The Karnataka High Court on Tuesday ordered issue of notice to the Union government on a PIL petition, filed by four eminent personalities, challenging the constitutional validity of a provision of the Contempt of Courts Act, 1971, that makes “scandalising or tends to scandalising courts” as a ground for contempt.
A Division Bench comprising Chief Justice Abhay Shreeniwas Oka and Justice Sachin Shankar Magadum passed the order on the petitions filed by Krishna Prasad, senior journalist and former Editor of Outlook magazine, N. Ram, veteran journalist and former Editor-in-Chief of The Hindu, Arun Shourie, former Union Minister, and Prashant Bhushan, senior advocate.
All the four petitioners have narrated the proceedings faced by them under the Contempt of Courts Act at different point of time before the High Courts and the apex court.
Three of the petitioners, Mr.

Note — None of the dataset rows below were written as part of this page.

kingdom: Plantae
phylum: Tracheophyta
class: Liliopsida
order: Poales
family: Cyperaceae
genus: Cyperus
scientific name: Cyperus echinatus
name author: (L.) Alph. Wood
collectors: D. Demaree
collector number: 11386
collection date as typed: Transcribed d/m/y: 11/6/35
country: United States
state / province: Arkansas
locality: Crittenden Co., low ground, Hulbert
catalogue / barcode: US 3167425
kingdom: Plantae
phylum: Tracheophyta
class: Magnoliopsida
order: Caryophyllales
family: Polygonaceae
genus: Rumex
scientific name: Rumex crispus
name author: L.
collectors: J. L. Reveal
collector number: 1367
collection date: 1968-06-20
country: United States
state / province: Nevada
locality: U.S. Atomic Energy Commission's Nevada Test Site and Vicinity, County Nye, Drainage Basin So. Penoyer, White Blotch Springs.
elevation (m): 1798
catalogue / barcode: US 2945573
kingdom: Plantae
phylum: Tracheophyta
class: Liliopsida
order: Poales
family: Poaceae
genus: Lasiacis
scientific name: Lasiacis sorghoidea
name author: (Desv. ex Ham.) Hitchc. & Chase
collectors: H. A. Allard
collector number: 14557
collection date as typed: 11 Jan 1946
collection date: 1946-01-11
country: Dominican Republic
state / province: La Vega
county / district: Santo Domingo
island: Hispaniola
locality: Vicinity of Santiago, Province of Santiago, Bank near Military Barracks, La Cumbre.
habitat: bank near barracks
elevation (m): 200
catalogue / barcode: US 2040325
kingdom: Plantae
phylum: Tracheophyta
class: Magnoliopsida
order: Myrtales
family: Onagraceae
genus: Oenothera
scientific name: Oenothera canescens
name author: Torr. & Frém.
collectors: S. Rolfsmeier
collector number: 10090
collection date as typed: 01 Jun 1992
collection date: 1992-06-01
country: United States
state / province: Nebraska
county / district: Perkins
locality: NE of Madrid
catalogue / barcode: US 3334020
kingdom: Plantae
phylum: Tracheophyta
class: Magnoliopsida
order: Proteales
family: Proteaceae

Ram, Mr. Shourie and Mr. Bhushan, had filed a similar petition before the Supreme Court, which in August last year had permitted them to withdraw the petition by giving them liberty to move a High Court.
The petitioners have contended in their present petition that Section 2(c)(i) of the Act violates the right to free speech and expression guaranteed under Article 19(1)(a) and does not amount to a reasonable restriction under Article 19(2).
The Section 2(c)(i) fails the test of overbreadth, abridges the right to free speech and expression in the absence of tangible and proximate harm, and it creates a chilling effect on free speech and expression, it has been contended in the petition filed through advocate Maitreyi Krishnan.
The offence of “scandalising the court” cannot be considered to be covered under the category of “contempt of court” under Article 19(2), the petitioners have contended while claiming that even if Section 2(c)(i) were permissible under the ground of contempt in Article 19(2), it would be disproportionate and therefore unreasonable.
“The offence of ‘scandalising the court’ is rooted in colonial assumptions and objects, which have no place in legal orders committed to democratic constitutionalism and the maintenance of an open robust public sphere,” it has been contended in the petition.
Other provisions
Though the petitioners have not challenged the constitutional validity of Section 2(c) (ii) and Section 2(c)(iii) of the Act, they have contended that rules and guidelines must be framed defining the process that superior courts must employ while taking criminal contempt action, keeping in mind principles of natural justice and fairness.
In the contempt jurisdiction, the petitioners have contended, the judges may often be seen to be acting in their own cause, thus violating the principles of natural justice and adversely affecting the public confidence they seek to preserve through the proceeding; and the bench taking suo motu action on behalf of the Court as a whole, initiates it without the concurrence of the Full Court.